§ **DIRECTIVE**:
Your answer should be the complete data, copied exactly.
━━ MATERIAL PROVIDED
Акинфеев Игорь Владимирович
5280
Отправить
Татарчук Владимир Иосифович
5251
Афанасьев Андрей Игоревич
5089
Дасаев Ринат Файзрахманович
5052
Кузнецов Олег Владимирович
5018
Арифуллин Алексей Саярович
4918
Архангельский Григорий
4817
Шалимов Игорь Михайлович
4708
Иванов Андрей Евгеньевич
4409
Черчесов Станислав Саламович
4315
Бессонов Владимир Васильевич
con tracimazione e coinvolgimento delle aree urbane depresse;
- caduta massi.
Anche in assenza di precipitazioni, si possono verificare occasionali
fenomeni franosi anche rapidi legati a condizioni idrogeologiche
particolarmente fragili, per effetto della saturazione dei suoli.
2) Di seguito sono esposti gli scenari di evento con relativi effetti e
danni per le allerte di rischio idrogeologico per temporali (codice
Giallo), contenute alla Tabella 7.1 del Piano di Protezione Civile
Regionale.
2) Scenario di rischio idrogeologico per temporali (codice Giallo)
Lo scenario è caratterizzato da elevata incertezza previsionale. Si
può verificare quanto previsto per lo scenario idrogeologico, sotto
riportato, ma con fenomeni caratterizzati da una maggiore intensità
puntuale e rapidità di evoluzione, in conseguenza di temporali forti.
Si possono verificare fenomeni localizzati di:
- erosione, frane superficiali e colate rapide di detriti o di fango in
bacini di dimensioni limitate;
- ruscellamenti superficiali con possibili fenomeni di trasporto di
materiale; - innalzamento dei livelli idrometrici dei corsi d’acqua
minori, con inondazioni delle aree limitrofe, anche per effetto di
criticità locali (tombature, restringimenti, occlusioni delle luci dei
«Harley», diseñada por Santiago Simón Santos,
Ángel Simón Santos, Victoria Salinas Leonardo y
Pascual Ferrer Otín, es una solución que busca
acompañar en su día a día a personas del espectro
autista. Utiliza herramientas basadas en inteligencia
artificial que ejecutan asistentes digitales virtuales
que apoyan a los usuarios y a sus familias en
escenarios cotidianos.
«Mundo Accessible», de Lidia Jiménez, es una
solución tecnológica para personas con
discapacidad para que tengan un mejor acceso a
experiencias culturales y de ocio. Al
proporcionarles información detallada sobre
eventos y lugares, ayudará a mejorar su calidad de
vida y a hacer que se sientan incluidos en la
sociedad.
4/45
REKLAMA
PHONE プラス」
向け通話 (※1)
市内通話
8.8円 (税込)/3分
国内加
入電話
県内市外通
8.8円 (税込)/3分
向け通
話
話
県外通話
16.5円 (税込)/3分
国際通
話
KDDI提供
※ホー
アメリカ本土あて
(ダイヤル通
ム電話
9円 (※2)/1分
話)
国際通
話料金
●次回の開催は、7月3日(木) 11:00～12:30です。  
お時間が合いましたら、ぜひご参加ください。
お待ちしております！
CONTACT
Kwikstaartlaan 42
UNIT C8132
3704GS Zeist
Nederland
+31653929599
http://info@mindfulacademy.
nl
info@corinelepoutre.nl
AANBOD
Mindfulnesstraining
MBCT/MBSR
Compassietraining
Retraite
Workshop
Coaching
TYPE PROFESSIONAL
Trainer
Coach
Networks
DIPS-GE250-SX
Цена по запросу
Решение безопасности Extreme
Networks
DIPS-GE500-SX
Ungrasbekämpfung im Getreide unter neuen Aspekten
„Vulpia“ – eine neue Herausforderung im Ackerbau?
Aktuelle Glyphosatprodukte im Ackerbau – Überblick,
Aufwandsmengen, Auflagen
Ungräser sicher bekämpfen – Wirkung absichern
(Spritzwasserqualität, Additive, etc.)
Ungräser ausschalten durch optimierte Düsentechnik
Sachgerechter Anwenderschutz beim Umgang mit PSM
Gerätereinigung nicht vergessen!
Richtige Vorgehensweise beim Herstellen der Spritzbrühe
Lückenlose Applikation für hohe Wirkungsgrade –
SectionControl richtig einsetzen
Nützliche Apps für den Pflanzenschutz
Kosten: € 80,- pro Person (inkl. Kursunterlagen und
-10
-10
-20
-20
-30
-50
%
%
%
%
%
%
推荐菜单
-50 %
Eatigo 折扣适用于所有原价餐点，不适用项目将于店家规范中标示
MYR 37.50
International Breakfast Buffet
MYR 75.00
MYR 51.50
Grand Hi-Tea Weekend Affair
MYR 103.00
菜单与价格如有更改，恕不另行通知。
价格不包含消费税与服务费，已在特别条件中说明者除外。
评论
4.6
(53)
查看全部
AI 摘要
━━━━
§ **RESPONSE**:
Акинфеев Игорь Владимирович
5280
Отправить
Татарчук Владимир Иосифович
5251
Афанасьев Андрей Игоревич
5089
Дасаев Ринат Файзрахманович
5052
Кузнецов Олег Владимирович
5018
Арифуллин Алексей Саярович
4918
Архангельский Григорий
4817
Шалимов Игорь Михайлович
4708
Иванов Андрей Евгеньевич
4409
Черчесов Станислав Саламович
4315
Бессонов Владимир Васильевич
con tracimazione e coinvolgimento delle aree urbane depresse;
- caduta massi.
Anche in assenza di precipitazioni, si possono verificare occasionali
fenomeni franosi anche rapidi legati a condizioni idrogeologiche
particolarmente fragili, per effetto della saturazione dei suoli.
2) Di seguito sono esposti gli scenari di evento con relativi effetti e
danni per le allerte di rischio idrogeologico per temporali (codice
Giallo), contenute alla Tabella 7.1 del Piano di Protezione Civile
Regionale.
2) Scenario di rischio idrogeologico per temporali (codice Giallo)
Lo scenario è caratterizzato da elevata incertezza previsionale. Si
può verificare quanto previsto per lo scenario idrogeologico, sotto
riportato, ma con fenomeni caratterizzati da una maggiore intensità
puntuale e rapidità di evoluzione, in conseguenza di temporali forti.
Si possono verificare fenomeni localizzati di:
- erosione, frane superficiali e colate rapide di detriti o di fango in
bacini di dimensioni limitate;
- ruscellamenti superficiali con possibili fenomeni di trasporto di
materiale; - innalzamento dei livelli idrometrici dei corsi d’acqua
minori, con inondazioni delle aree limitrofe, anche per effetto di
criticità locali (tombature, restringimenti, occlusioni delle luci dei
«Harley», diseñada por Santiago Simón Santos,
Ángel Simón Santos, Victoria Salinas Leonardo y
Pascual Ferrer Otín, es una solución que busca
acompañar en su día a día a personas del espectro
autista. Utiliza herramientas basadas en inteligencia
artificial que ejecutan asistentes digitales virtuales
que apoyan a los usuarios y a sus familias en
escenarios cotidianos.
«Mundo Accessible», de Lidia Jiménez, es una
solución tecnológica para personas con
discapacidad para que tengan un mejor acceso a
experiencias culturales y de ocio. Al
proporcionarles información detallada sobre
eventos y lugares, ayudará a mejorar su calidad de
vida y a hacer que se sientan incluidos en la
sociedad.
4/45
REKLAMA
PHONE プラス」
向け通話 (※1)
市内通話
8.8円 (税込)/3分
国内加
入電話
県内市外通
8.8円 (税込)/3分
向け通
話
話
県外通話
16.5円 (税込)/3分
国際通
話
KDDI提供
※ホー
アメリカ本土あて
(ダイヤル通
ム電話
9円 (※2)/1分
話)
国際通
話料金
●次回の開催は、7月3日(木) 11:00～12:30です。  
お時間が合いましたら、ぜひご参加ください。
お待ちしております！
CONTACT
Kwikstaartlaan 42
UNIT C8132
3704GS Zeist
Nederland
+31653929599
http://info@mindfulacademy.
nl
info@corinelepoutre.nl
AANBOD
Mindfulnesstraining
MBCT/MBSR
Compassietraining
Retraite
Workshop
Coaching
TYPE PROFESSIONAL
Trainer
Coach
Networks
DIPS-GE250-SX
Цена по запросу
Решение безопасности Extreme
Networks
DIPS-GE500-SX
Ungrasbekämpfung im Getreide unter neuen Aspekten
„Vulpia“ – eine neue Herausforderung im Ackerbau?
Aktuelle Glyphosatprodukte im Ackerbau – Überblick,
Aufwandsmengen, Auflagen
Ungräser sicher bekämpfen – Wirkung absichern
(Spritzwasserqualität, Additive, etc.)
Ungräser ausschalten durch optimierte Düsentechnik
Sachgerechter Anwenderschutz beim Umgang mit PSM
Gerätereinigung nicht vergessen!
Richtige Vorgehensweise beim Herstellen der Spritzbrühe
Lückenlose Applikation für hohe Wirkungsgrade –
SectionControl richtig einsetzen
Nützliche Apps für den Pflanzenschutz
Kosten: € 80,- pro Person (inkl. Kursunterlagen und
-10
-10
-20
-20
-30
-50
%
%
%
%
%
%
推荐菜单
-50 %
Eatigo 折扣适用于所有原价餐点，不适用项目将于店家规范中标示
MYR 37.50
International Breakfast Buffet
MYR 75.00
MYR 51.50
Grand Hi-Tea Weekend Affair
MYR 103.00
菜单与价格如有更改，恕不另行通知。
价格不包含消费税与服务费，已在特别条件中说明者除外。
评论
4.6
(53)
查看全部
AI 摘要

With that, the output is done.